- **Prompt A**
In the account of teaching online during the pandemic, what one clear order was France given in March?
- **Prompt B**
Copy the online-teaching account word for word from "Teaching online during" to "happening to me.".

- **Given passage**
== Segment start ==
Témoignage – Hello! Can you hear me?
Hello! Can you hear me?
Teaching online during the Covid-19 Pandemic of 2019/2020
by Clare Blanchard, Professeure d’anglais au CCFB,
May 2020
“OK everyone, that’s everything for today. I’ll see you back here next week, don’t forget to wash your hands!” Nervous laughter. That was the last time I saw my students face-to-face. When I gave my last physical class, none of us had any idea that the next time we saw each other, it would be on a computer screen.
It shouldn’t really have been a surprise. Since January, the number of confirmed new cases had been increasing exponentially, and Italy and Spain were already putting quarantine measures into place. Still, the idea of going into “lock-down” just seemed so dramatic, something that happens in books, in movies, and OK, in China, but not in France. I couldn’t imagine that ever happening to me.
But happen it did. Seemingly without warning, one casual, little day in March, which shouldn’t have been anything special or memorable, France was given one clear order: Stay Home.
Time to adapt! I’d written the emails, created the groups, sent the instructions on how to connect; but had I been clear enough? Would everyone manage to connect? Would people even still want to keep learning English? Surely, everyone had bigger things to focus on at the moment?
“Hello? Hello? can you hear me?” a forehead appears on the screen. “Allo? Ca marche? Vous me voyez?” An ear appears next to the forehead. My boyfriend is banished to the bedroom and I’ve changed out of my pyjamas for the first time this week; English class is online! “J’entends rien !
Pourquoi j’entends pas ? Ah, si je branche les écouteurs, là j’entends !”
I really didn’t know what to expect, but the motivation, and determination from my students has been overwhelming. On their computers, on their tablets, on their mobile phones (or both at the same time… No wonder there was a horrific echo throughout the class!). With a little help from the kids, with a little help from the neighbours, without any help at all, my students were (almost) all there, in my living room, staring at me out of my computer screen, waiting for the lesson to start.
Oh right, that’s my cue; “OK everyone, let’s pick up where we left off. Turn to page 52, please.”
== Segment end ==
- **Records shown**
== Segment start ==
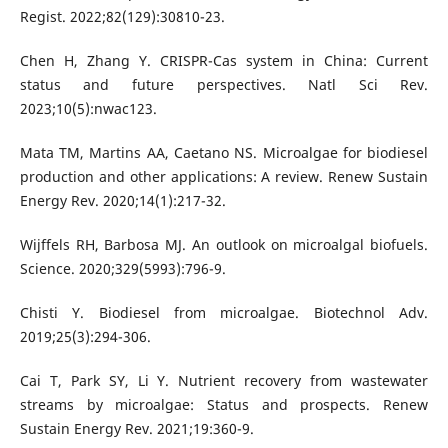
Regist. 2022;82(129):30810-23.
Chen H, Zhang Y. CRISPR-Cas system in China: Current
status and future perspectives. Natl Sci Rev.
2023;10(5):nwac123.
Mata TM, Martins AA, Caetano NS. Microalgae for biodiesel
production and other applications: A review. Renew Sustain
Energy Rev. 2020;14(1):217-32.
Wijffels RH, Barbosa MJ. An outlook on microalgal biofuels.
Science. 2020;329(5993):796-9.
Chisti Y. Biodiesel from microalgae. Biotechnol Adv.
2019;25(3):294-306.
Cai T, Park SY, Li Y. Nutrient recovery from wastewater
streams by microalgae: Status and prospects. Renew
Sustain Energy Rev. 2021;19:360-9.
== Segment end ==
== Segment start ==
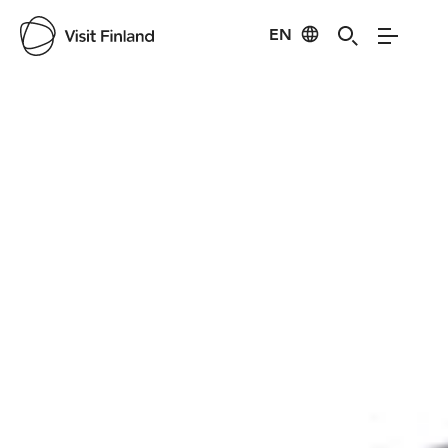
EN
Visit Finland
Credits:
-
== Segment end ==
- **Task response A**
Stay Home.

- **Task response B**
Teaching online during the Covid-19 Pandemic of 2019/2020
by Clare Blanchard, Professeure d’anglais au CCFB,
May 2020
“OK everyone, that’s everything for today. I’ll see you back here next week, don’t forget to wash your hands!” Nervous laughter. That was the last time I saw my students face-to-face. When I gave my last physical class, none of us had any idea that the next time we saw each other, it would be on a computer screen.
It shouldn’t really have been a surprise. Since January, the number of confirmed new cases had been increasing exponentially, and Italy and Spain were already putting quarantine measures into place. Still, the idea of going into “lock-down” just seemed so dramatic, something that happens in books, in movies, and OK, in China, but not in France. I couldn’t imagine that ever happening to me.